[[ Entries provided open ]]

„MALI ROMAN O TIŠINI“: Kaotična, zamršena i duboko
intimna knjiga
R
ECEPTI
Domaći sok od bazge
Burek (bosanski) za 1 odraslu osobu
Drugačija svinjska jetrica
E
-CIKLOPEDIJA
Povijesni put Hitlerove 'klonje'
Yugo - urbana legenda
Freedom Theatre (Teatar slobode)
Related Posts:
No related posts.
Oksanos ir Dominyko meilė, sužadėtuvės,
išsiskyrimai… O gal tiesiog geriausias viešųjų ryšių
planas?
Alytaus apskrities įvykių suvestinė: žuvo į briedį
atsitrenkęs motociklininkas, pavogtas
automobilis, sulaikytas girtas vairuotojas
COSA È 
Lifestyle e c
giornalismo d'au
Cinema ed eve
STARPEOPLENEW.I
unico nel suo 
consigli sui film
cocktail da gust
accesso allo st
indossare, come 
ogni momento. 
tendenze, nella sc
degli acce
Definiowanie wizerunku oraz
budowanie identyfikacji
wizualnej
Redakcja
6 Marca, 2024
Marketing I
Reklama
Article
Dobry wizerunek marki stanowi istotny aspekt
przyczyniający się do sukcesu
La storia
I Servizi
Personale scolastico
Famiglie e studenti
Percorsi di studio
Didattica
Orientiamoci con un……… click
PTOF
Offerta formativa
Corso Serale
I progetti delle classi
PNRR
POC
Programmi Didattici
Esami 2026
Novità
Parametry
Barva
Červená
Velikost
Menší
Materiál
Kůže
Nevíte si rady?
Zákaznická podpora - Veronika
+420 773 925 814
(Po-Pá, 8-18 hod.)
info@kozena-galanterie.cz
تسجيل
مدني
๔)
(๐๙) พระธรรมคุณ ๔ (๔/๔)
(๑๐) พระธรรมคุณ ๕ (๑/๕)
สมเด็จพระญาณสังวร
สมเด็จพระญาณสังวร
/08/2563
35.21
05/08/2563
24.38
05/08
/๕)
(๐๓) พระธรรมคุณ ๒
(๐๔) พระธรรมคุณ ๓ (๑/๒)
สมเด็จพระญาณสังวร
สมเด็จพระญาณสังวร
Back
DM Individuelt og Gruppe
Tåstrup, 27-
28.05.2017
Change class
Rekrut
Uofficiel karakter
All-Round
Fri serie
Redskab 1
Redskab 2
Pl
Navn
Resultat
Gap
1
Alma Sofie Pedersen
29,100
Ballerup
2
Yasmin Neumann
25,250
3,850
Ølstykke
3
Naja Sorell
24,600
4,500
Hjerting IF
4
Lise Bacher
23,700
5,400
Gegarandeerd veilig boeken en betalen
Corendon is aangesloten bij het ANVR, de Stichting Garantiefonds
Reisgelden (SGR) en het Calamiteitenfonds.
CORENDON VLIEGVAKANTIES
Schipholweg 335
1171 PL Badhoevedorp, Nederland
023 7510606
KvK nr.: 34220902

[[ Entries provided closed ]]

▶ _Exercise_
Copy every line of the records above word for word, changing nothing.

▶ _Result of the task_
„MALI ROMAN O TIŠINI“: Kaotična, zamršena i duboko
intimna knjiga
R
ECEPTI
Domaći sok od bazge
Burek (bosanski) za 1 odraslu osobu
Drugačija svinjska jetrica
E
-CIKLOPEDIJA
Povijesni put Hitlerove 'klonje'
Yugo - urbana legenda
Freedom Theatre (Teatar slobode)
Related Posts:
No related posts.
Oksanos ir Dominyko meilė, sužadėtuvės,
išsiskyrimai… O gal tiesiog geriausias viešųjų ryšių
planas?
Alytaus apskrities įvykių suvestinė: žuvo į briedį
atsitrenkęs motociklininkas, pavogtas
automobilis, sulaikytas girtas vairuotojas
COSA È 
Lifestyle e c
giornalismo d'au
Cinema ed eve
STARPEOPLENEW.I
unico nel suo 
consigli sui film
cocktail da gust
accesso allo st
indossare, come 
ogni momento. 
tendenze, nella sc
degli acce
Definiowanie wizerunku oraz
budowanie identyfikacji
wizualnej
Redakcja
6 Marca, 2024
Marketing I
Reklama
Article
Dobry wizerunek marki stanowi istotny aspekt
przyczyniający się do sukcesu
La storia
I Servizi
Personale scolastico
Famiglie e studenti
Percorsi di studio
Didattica
Orientiamoci con un……… click
PTOF
Offerta formativa
Corso Serale
I progetti delle classi
PNRR
POC
Programmi Didattici
Esami 2026
Novità
Parametry
Barva
Červená
Velikost
Menší
Materiál
Kůže
Nevíte si rady?
Zákaznická podpora - Veronika
+420 773 925 814
(Po-Pá, 8-18 hod.)
info@kozena-galanterie.cz
تسجيل
مدني
๔)
(๐๙) พระธรรมคุณ ๔ (๔/๔)
(๑๐) พระธรรมคุณ ๕ (๑/๕)
สมเด็จพระญาณสังวร
สมเด็จพระญาณสังวร
/08/2563
35.21
05/08/2563
24.38
05/08
/๕)
(๐๓) พระธรรมคุณ ๒
(๐๔) พระธรรมคุณ ๓ (๑/๒)
สมเด็จพระญาณสังวร
สมเด็จพระญาณสังวร
Back
DM Individuelt og Gruppe
Tåstrup, 27-
28.05.2017
Change class
Rekrut
Uofficiel karakter
All-Round
Fri serie
Redskab 1
Redskab 2
Pl
Navn
Resultat
Gap
1
Alma Sofie Pedersen
29,100
Ballerup
2
Yasmin Neumann
25,250
3,850
Ølstykke
3
Naja Sorell
24,600
4,500
Hjerting IF
4
Lise Bacher
23,700
5,400
Gegarandeerd veilig boeken en betalen
Corendon is aangesloten bij het ANVR, de Stichting Garantiefonds
Reisgelden (SGR) en het Calamiteitenfonds.
CORENDON VLIEGVAKANTIES
Schipholweg 335
1171 PL Badhoevedorp, Nederland
023 7510606
KvK nr.: 34220902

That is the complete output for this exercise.